§ THE TASK
Look over the entries below. Report how many lines hold the word "Hoist", and only that.

§ INFORMATION
○ ○ ○ ○

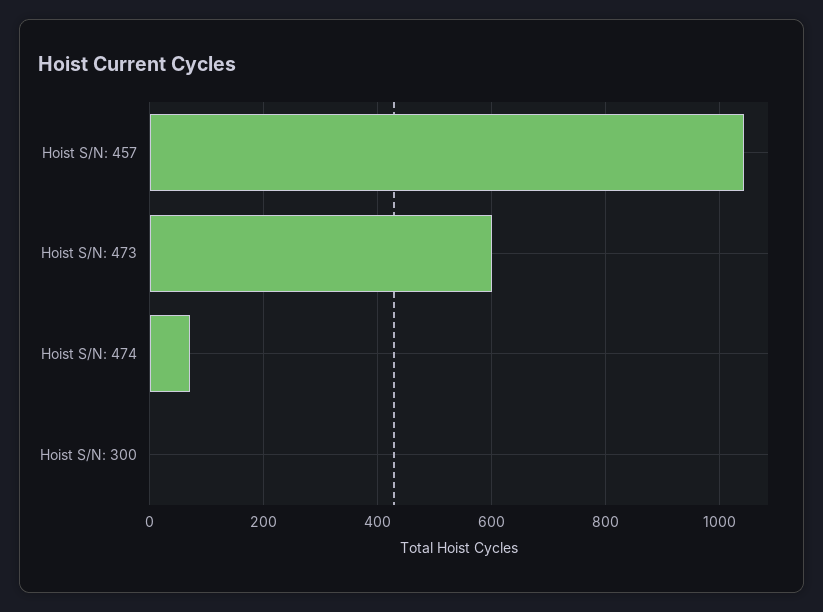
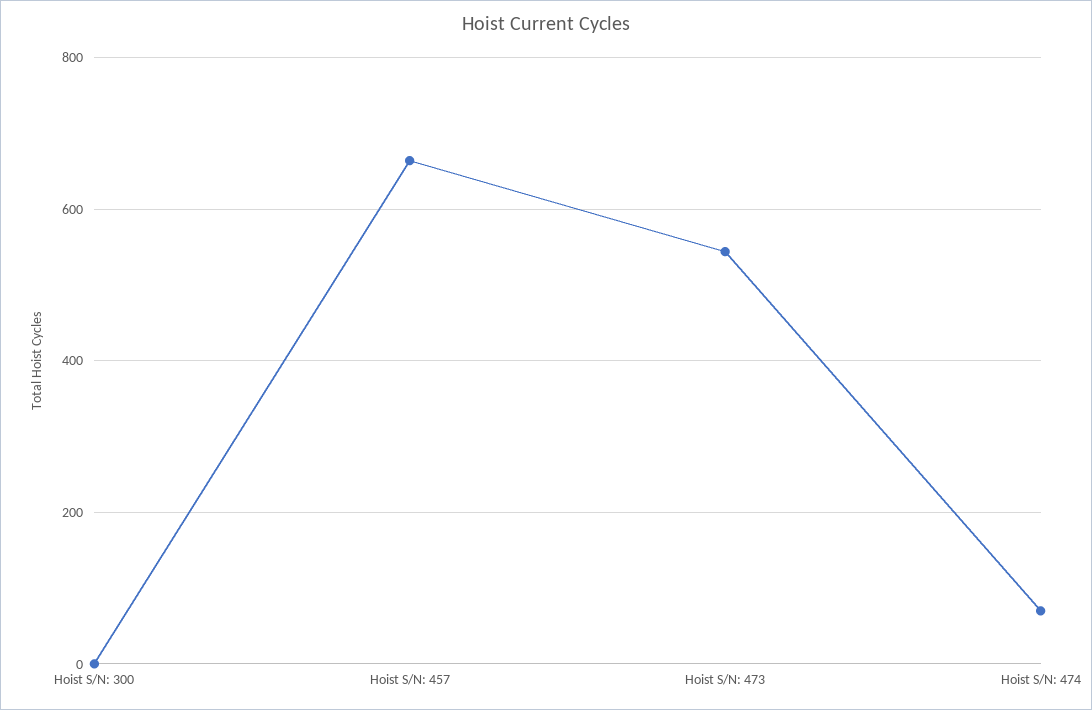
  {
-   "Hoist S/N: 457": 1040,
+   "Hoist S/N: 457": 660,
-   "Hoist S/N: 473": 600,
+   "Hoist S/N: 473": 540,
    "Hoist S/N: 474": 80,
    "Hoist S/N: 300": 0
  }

○ ○ ○ ○

§ EXERCISE RESPONSE
6